Source text:
Magazine article New African

Life in Ghana in the 1950s: "Imagine Me, at the Age of 13, Being Torn from the Bosom of My Mother and Father, My Brothers and Sisters, My Friends and My Schoolmates, to Go and Tough It in a Town in Which I Was a Complete Stranger." Part One

Magazine article New African

Life in Ghana in the 1950s: "Imagine Me, at the Age of 13, Being Torn from the Bosom of My Mother and Father, My Brothers and Sisters, My Friends and My Schoolmates, to Go and Tough It in a Town in Which I Was a Complete Stranger." Part One

Article excerpt

Isn't it amazing that some of the most important -- and often positive -- turning points in our lives, are created by people who, at the time, we thought were out to cause us harm, and whom we therefore passionately hated as a result?

Like many, I have a headmaster, Master Kwaku Ofori of Asafo Akyem to thank for one of those decisive moments of my life, which, at the time, I thought was disaster writ large. Because of Master Ofori, I had to leave my own town, Asiakwa, and go to a strange town, Kyebi, a whole seven miles away, to complete my elementary education.

The data:
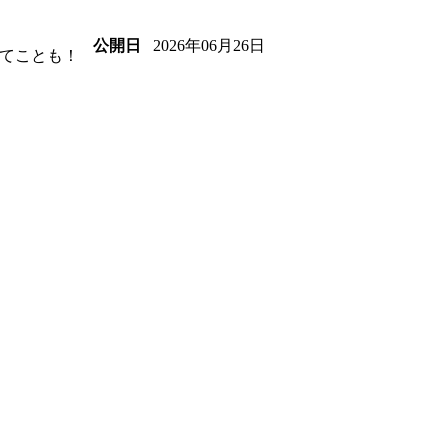
2026年06月26日
公開日
てことも！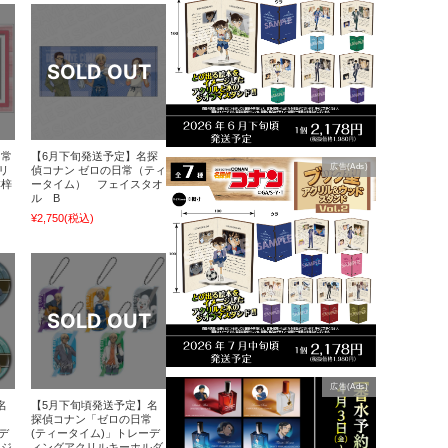
日常
【6月下旬発送予定】名探
広告(Ads)
リ
偵コナン ゼロの日常（ティ
本梓
ータイム） フェイスタオ
ル B
¥2,750
(税込)
広告(Ads)
名
【5月下旬頃発送予定】名
常
探偵コナン「ゼロの日常
デ
(ティータイム)」トレーデ
ッジ
ィングアクリルキーホルダ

Questions on the material:
(1) In the magazine article about life in Ghana in the 1950s, how far is Kyebi from Asiakwa?
(2) Reproduce verbatim the passage of the magazine article about life in Ghana in the 1950s between "Isn't it amazing" and "my elementary education.", inclusive.
(3) Write the next part of the magazine article about life in Ghana in the 1950s, picking up after its final sentence.

Written answers:
(1) Seven miles.

(2)
Isn't it amazing that some of the most important -- and often positive -- turning points in our lives, are created by people who, at the time, we thought were out to cause us harm, and whom we therefore passionately hated as a result?

Like many, I have a headmaster, Master Kwaku Ofori of Asafo Akyem to thank for one of those decisive moments of my life, which, at the time, I thought was disaster writ large. Because of Master Ofori, I had to leave my own town, Asiakwa, and go to a strange town, Kyebi, a whole seven miles away, to complete my elementary education.

(3)
Imagine me, at the age of 13, being torn from the bosom of my mother and father, my brothers and sisters, my friends and my schoolmates, to go and tough it in a town in which I was a complete stranger. And in the capital of our state at that; a capital which had the reputation of making heads disappear when the king of our state happened to die. It was a frightening decision to have to make for one so young.

Apart from the psychological problems, there were also practical ones, the chief of which was that I was sometimes taken to "stay with" people my parents knew at Kyebi, and who, they thought, would provide me with boarding and lodging in exchange for my labour.

I soon discovered, to my cost, that with a few very notable exceptions, some of these people regarded me as nothing but an unpaid, glorified servant, though I went back to Asiakwa every Saturday and returned with foodstuffs from my mother's farm to give to them, as part of my upkeep.

Quite often, therefore, I found myself taking French leave from their homes and striking out on my own to rent a room, where I had to cater for myself .

Once, I foolishly tried to "share" rooms with a thief from Asiakwa, called Kwaku T...., who was in another school at Kyebi, State Primary. This fellow stole all the money I brought with me, as well as provisions from my father's shop -- corned beef, sardines, sugar: the lot!

I would change the padlock on my "chop-box" often. No problem for him. He would go and buy the same type of padlock, and in those days, the keys of padlocks of the same make were interchangeable.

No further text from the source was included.